▸ AÇÕES A REALIZAR
(A) No texto sobre o Arrebatamento Secreto, qual era o nome do infográfico colorido levado às aulas na congregação pentecostal?
(B) Transcreva, do texto sobre o Arrebatamento Secreto, a passagem que vai de "Quando abandonei a" até "eu ia explicando.".

▸ TRECHO DO DOCUMENTO
----

A teoria é, no entanto, muito engenhosa e
impressiona quem procura conhecê-la lendo seus manuais teológicos e ficções, o
que pode explicar sua popularidade 8. Por muitos anos acreditei,
preguei e ensinei a teoria do Arrebatamento Secreto sem a menor hesitação. Suas
ficções são repletas de ação e suspense, e seus manuais teológicos enfileiram dezenas
de referências. Acontece que, geralmente as referências bíblicas são isoladas e
sem o trabalho de explica-las expositivamente. A maioria dos autores
parece esperar que o leitor simplesmente confie que os textos citados realmente
confirmem a teoria (veja nota9). Mas, por que as pessoas são convencidas? Talvez
por algum tipo de apelo a autoridade, já que é preciso dedicar muito tempo e
esforço apenas para compreender a lógica desse sistema interpretativo. Nestes
casos, as pessoas tendem a achar mais prático e seguro confiar nos
especialistas. Até porque, o sistema é tão confuso e complexo, que a maioria
terá que consultar os manuais especializados de qualquer maneira. Então, para
facilitar a vida daqueles que não possuem grande treinamento em teologia,
algumas bíblias e manuais incluem infográficos detalhados explicando a
complicada cronologia escatológica. O cenário perfeito.
Quando abandonei a teoria do arrebatamento secreto,
tinha resolvido dedicar várias semanas ensinando sobre ela numa congregação
pentecostal que pastoreava. Mandei imprimir cópias de uma apostila que havia
escrito sobre o tema, e comparecia as aulas munido de dezenas de versículos, e
de um colorido infográfico chamado ‘O Plano Divino Através dos Séculos’. Se
algum aluno não conseguisse entender a teoria apenas com as leituras dos
versículos, geralmente entendia, ou fingia entender, quando olhava para a
cronologia ilustrada nas cores e ilustrações do infográfico. Geralmente
funcionava muito bem. Menos com a irmã Marta. Numa de minhas palestras sobre o
arrebatamento secreto, Marta foi a escolhida para ler algum versículo, que
prontamente eu ia explicando.
- “Pastor”, ela pediu a palavra: “eu também acredito
nisso, mas, honestamente? Os versículos
que estamos lendo não diz nada sobre ser secreto!”. Usei os argumentos
canônicos da teoria, e ainda assim ela insistiu: “Verdade, pastor, também
aprendi assim, e assim creio. Mas eu pensei que pelo menos um texto diria que é
secreto. Me sinto confusa e frustrada por não entender”.

----

▸ ITENS DO CONJUNTO
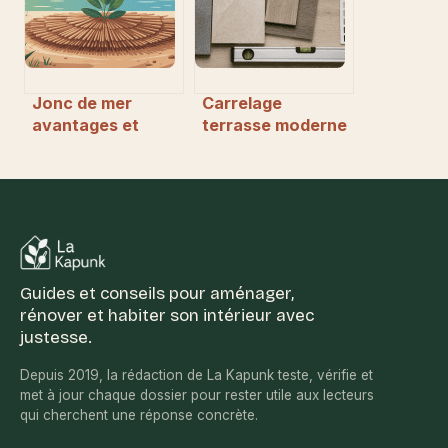
marque
Jonc de mer
Carrelage
avantages et
terrasse moderne
inconvénients
: l’erreur de
pour votre
finition qui rend
intérieur
votre sol
impraticable sous
la pluie
Guides et conseils pour aménager,
rénover et habiter son intérieur avec
justesse.
Depuis 2019, la rédaction de La Kapunk teste, vérifie et
met à jour chaque dossier pour rester utile aux lecteurs
qui cherchent une réponse concrète.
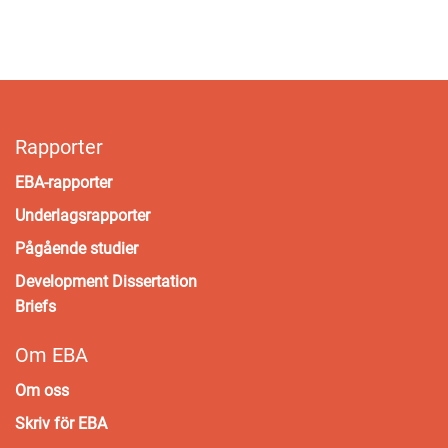
Rapporter
EBA-rapporter
Underlagsrapporter
Pågående studier
Development Dissertation
Briefs
Om EBA
Om oss
Skriv för EBA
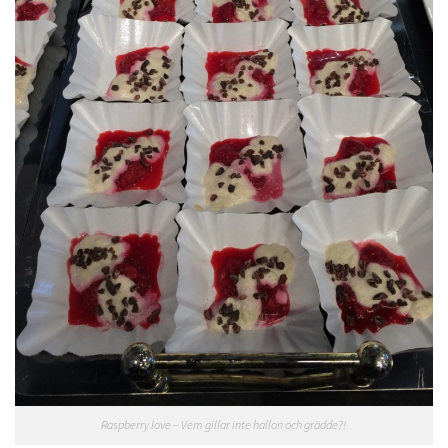
Raspberry love – Vem gillar inte hallon och grädde?!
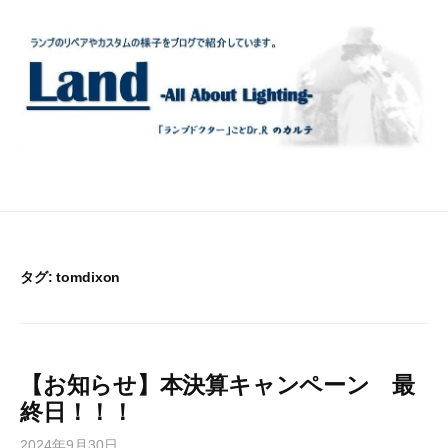
コ
ン
テ
ン
ツ
へ
ス
キ
ッ
プ
タグ:
tomdixon
【お知らせ】本決算キャンペーン 最
終日！！！
2024年9月30日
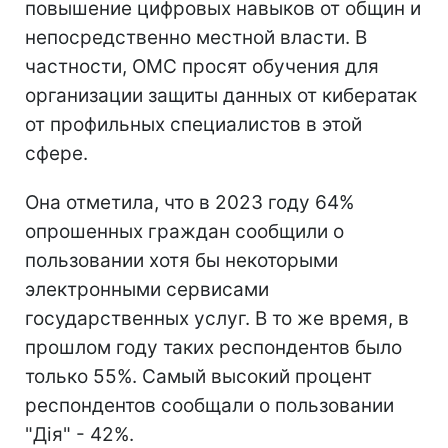
повышение цифровых навыков от общин и
непосредственно местной власти. В
частности, ОМС просят обучения для
организации защиты данных от кибератак
от профильных специалистов в этой
сфере.
Она отметила, что в 2023 году 64%
опрошенных граждан сообщили о
пользовании хотя бы некоторыми
электронными сервисами
государственных услуг. В то же время, в
прошлом году таких респондентов было
только 55%. Самый высокий процент
респондентов сообщали о пользовании
"Дія" - 42%.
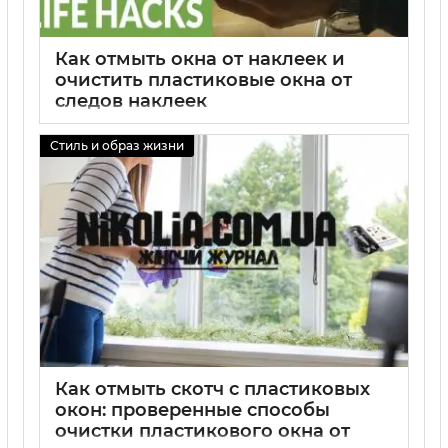
Как отмыть окна от наклеек и
очистить пластиковые окна от
следов наклеек
01 09 2025
0
Стиль и образ жизни
Как отмыть скотч с пластиковых
окон: проверенные способы
очистки пластикового окна от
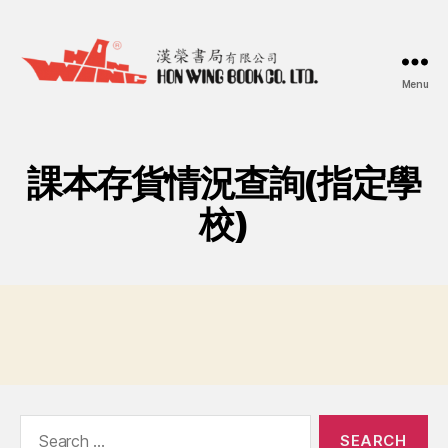
Menu
漢
榮
書
局
課本存貨情況查詢(指定學
Hon
Wing
校)
Book
Co.
Ltd.
Search
for:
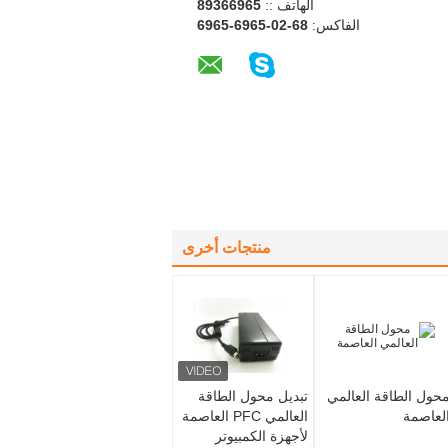
الهاتف ::
56966398
الفاكس:
86-20-5696-5696
منتجات أخرى
حول الطاقة العالمي
تبديل محول الطاقة
لعاصمة
العالمي PFC العاصمة
لأجهزة الكمبيوتر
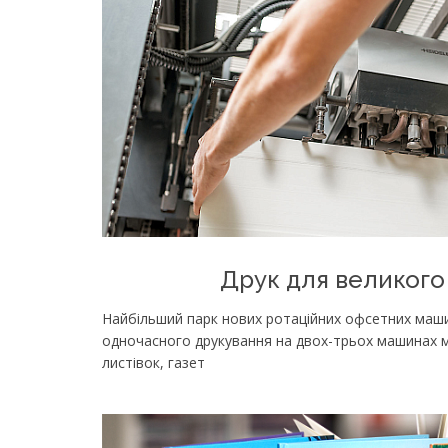
Друк для великого
Найбільший парк нових ротаційних офсетних маш
одночасного друкування на двох-трьох машинах мі
листівок, газет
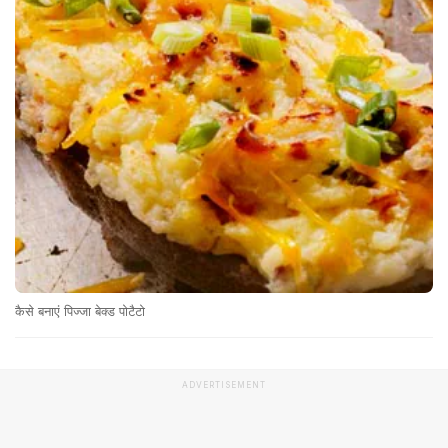
कैसे बनाएं पिज्जा बेक्ड पोटैटो
ADVERTISEMENT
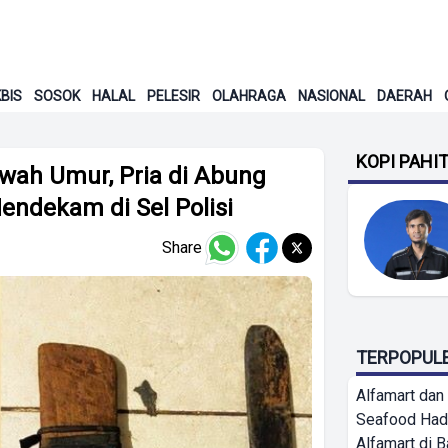
BIS
SOSOK
HALAL
PELESIR
OLAHRAGA
NASIONAL
DAERAH
KOPI PAHI
awah Umur, Pria di Abung
ndekam di Sel Polisi
Share
TERPOPUL
Alfamart dan
Seafood Had
Alfamart di 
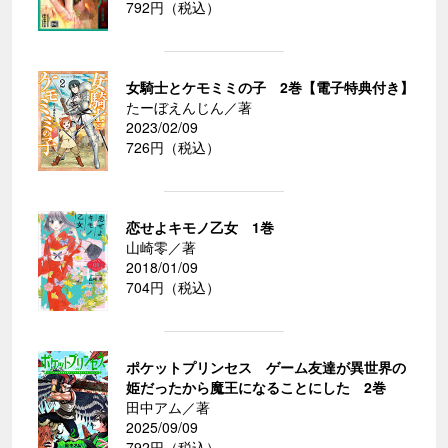
792円（税込）
女騎士とケモミミの子 2巻【電子特典付き】
たーぼえんじん／著
2023/02/09
726円（税込）
恋せよキモノ乙女 1巻
山崎零／著
2018/01/09
704円（税込）
ポケットプリンセス ゲーム友達が異世界の
姫だったから魔王になることにした 2巻
田中アム／著
2025/09/09
792円（税込）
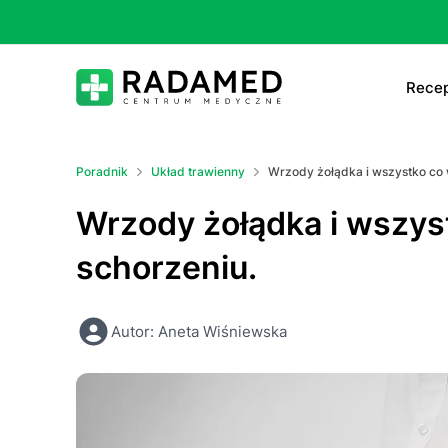
Recep
E-
Poradnik
Układ trawienny
Wrzody żołądka i wszystko co 
E-
Wrzody żołądka i wszys
Ta
schorzeniu.
Le
Autor: Aneta Wiśniewska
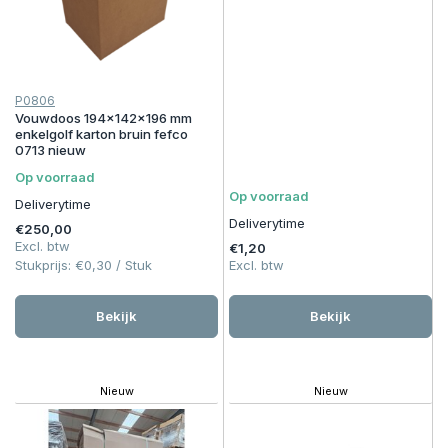
P0806
Vouwdoos 194x142x196 mm
enkelgolf karton bruin fefco
0713 nieuw
Op voorraad
Op voorraad
Deliverytime
Deliverytime
€250,00
Excl. btw
€1,20
Stukprijs:
€0,30
/
Stuk
Excl. btw
Bekijk
Bekijk
Nieuw
Nieuw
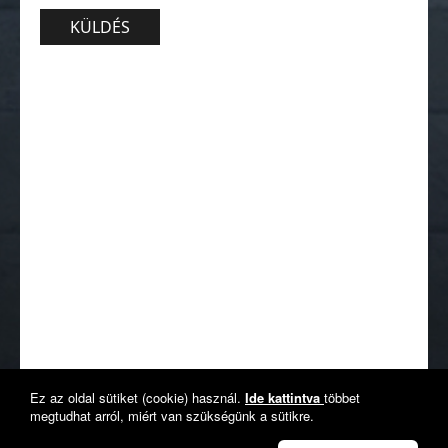
KÜLDÉS
Ez az oldal sütiket (cookie) használ.
Ide kattintva
többet
megtudhat arról, miért van szükségünk a sütikre.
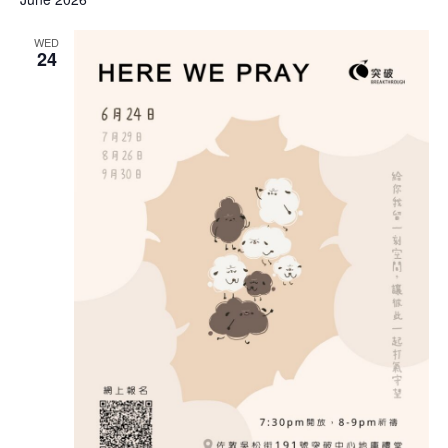
WED
24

----

▸ SEÇÃO DE RESPOSTAS
(A) O infográfico se chamava "O Plano Divino Através dos Séculos".

(B)
Quando abandonei a teoria do arrebatamento secreto,
tinha resolvido dedicar várias semanas ensinando sobre ela numa congregação
pentecostal que pastoreava. Mandei imprimir cópias de uma apostila que havia
escrito sobre o tema, e comparecia as aulas munido de dezenas de versículos, e
de um colorido infográfico chamado ‘O Plano Divino Através dos Séculos’. Se
algum aluno não conseguisse entender a teoria apenas com as leituras dos
versículos, geralmente entendia, ou fingia entender, quando olhava para a
cronologia ilustrada nas cores e ilustrações do infográfico. Geralmente
funcionava muito bem. Menos com a irmã Marta. Numa de minhas palestras sobre o
arrebatamento secreto, Marta foi a escolhida para ler algum versículo, que
prontamente eu ia explicando.